### Consigne 1
Répondez à ces questions à partir du texte sur le transport maritime océanique.
(a) En quelle année INTTRA a-t-elle été créée ?
(b) Quelles fonctions l'auteure occupe-t-elle chez INTTRA ?
(c) À quelle date le texte est-il daté ?

### Texte

Point de vue

De meilleures données pour une meilleure protection des frontières

15 octobre 2017
Par Inna Kuznetsova, présidente et directrice des opérations, INTTRA

 

Tout au long de son histoire, le transport maritime océanique s’est montré lent à adopter les solutions offertes par les technologies de l’information et de la communication (TIC). Paradoxalement, cette lenteur en fait également un secteur susceptible de tirer un énorme parti de l’innovation technologique. C’est d’ailleurs l’une des raisons pour lesquelles INTTRA a été créée en 2001 : afin de faire entrer le processus de réservation des conteneurs dans l’ère de la numérisation. Plus de 15 ans après sa création, INTTRA gère le plus vaste réseau de transactions numériques et représente la plus grande plateforme de l’industrie du transport océanique, offrant la possibilité à ses clients d’établir des relations commerciales avec de nombreuses parties et d’exploiter pleinement leurs données afin d’améliorer leurs activités commerciales. Nous amenons la technologie au secteur du transport, aidant par la même occasion les entreprises à réduire leurs coûts et à générer plus de recettes.

### Données fournies
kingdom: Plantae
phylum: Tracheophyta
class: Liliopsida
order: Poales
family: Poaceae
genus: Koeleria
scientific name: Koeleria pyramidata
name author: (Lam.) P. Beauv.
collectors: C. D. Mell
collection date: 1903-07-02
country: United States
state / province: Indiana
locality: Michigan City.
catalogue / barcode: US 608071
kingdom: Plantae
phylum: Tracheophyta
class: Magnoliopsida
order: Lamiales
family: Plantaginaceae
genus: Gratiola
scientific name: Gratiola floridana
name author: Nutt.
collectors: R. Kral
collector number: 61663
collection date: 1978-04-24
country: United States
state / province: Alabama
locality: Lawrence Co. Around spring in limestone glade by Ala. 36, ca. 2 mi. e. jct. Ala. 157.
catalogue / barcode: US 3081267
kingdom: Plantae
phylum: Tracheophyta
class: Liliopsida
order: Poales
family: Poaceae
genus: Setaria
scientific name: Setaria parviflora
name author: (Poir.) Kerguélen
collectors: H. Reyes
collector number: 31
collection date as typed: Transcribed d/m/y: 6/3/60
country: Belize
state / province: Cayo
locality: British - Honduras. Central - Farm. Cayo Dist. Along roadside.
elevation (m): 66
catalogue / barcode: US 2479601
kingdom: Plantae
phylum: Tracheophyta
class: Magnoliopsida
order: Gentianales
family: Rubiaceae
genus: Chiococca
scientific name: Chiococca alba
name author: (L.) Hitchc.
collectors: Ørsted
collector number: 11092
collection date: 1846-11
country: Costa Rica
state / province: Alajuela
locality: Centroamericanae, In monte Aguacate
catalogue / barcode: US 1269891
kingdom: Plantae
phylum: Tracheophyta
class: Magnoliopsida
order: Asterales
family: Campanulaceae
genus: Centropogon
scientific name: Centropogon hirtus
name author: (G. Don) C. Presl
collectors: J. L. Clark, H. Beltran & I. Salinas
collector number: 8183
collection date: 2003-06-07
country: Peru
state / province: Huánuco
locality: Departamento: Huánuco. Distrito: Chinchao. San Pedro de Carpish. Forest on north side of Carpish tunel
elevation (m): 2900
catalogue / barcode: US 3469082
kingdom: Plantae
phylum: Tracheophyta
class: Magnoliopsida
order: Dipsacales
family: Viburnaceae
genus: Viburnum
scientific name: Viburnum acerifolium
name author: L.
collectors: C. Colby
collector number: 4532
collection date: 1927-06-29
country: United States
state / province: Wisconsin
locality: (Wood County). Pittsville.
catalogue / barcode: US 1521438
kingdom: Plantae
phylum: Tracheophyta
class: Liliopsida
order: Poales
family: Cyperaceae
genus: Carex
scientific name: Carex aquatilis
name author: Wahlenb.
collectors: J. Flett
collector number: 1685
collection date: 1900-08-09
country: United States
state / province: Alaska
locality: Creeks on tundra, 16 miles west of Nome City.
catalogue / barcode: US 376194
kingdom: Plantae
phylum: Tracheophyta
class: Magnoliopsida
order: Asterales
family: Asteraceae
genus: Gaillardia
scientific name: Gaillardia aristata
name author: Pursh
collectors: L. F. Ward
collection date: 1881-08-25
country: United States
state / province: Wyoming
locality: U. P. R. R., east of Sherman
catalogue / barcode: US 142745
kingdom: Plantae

### Consigne 2
Recopiez à l'identique les lignes des données fournies, de la ligne contenant « order: Lamiales » jusqu'à la ligne contenant « genus: Viburnum » incluse.

### Corrigé 1
(a) En 2001.
(b) Présidente et directrice des opérations.
(c) Le 15 octobre 2017.

### Corrigé 2
order: Lamiales
family: Plantaginaceae
genus: Gratiola
scientific name: Gratiola floridana
name author: Nutt.
collectors: R. Kral
collector number: 61663
collection date: 1978-04-24
country: United States
state / province: Alabama
locality: Lawrence Co. Around spring in limestone glade by Ala. 36, ca. 2 mi. e. jct. Ala. 157.
catalogue / barcode: US 3081267
kingdom: Plantae
phylum: Tracheophyta
class: Liliopsida
order: Poales
family: Poaceae
genus: Setaria
scientific name: Setaria parviflora
name author: (Poir.) Kerguélen
collectors: H. Reyes
collector number: 31
collection date as typed: Transcribed d/m/y: 6/3/60
country: Belize
state / province: Cayo
locality: British - Honduras. Central - Farm. Cayo Dist. Along roadside.
elevation (m): 66
catalogue / barcode: US 2479601
kingdom: Plantae
phylum: Tracheophyta
class: Magnoliopsida
order: Gentianales
family: Rubiaceae
genus: Chiococca
scientific name: Chiococca alba
name author: (L.) Hitchc.
collectors: Ørsted
collector number: 11092
collection date: 1846-11
country: Costa Rica
state / province: Alajuela
locality: Centroamericanae, In monte Aguacate
catalogue / barcode: US 1269891
kingdom: Plantae
phylum: Tracheophyta
class: Magnoliopsida
order: Asterales
family: Campanulaceae
genus: Centropogon
scientific name: Centropogon hirtus
name author: (G. Don) C. Presl
collectors: J. L. Clark, H. Beltran & I. Salinas
collector number: 8183
collection date: 2003-06-07
country: Peru
state / province: Huánuco
locality: Departamento: Huánuco. Distrito: Chinchao. San Pedro de Carpish. Forest on north side of Carpish tunel
elevation (m): 2900
catalogue / barcode: US 3469082
kingdom: Plantae
phylum: Tracheophyta
class: Magnoliopsida
order: Dipsacales
family: Viburnaceae
genus: Viburnum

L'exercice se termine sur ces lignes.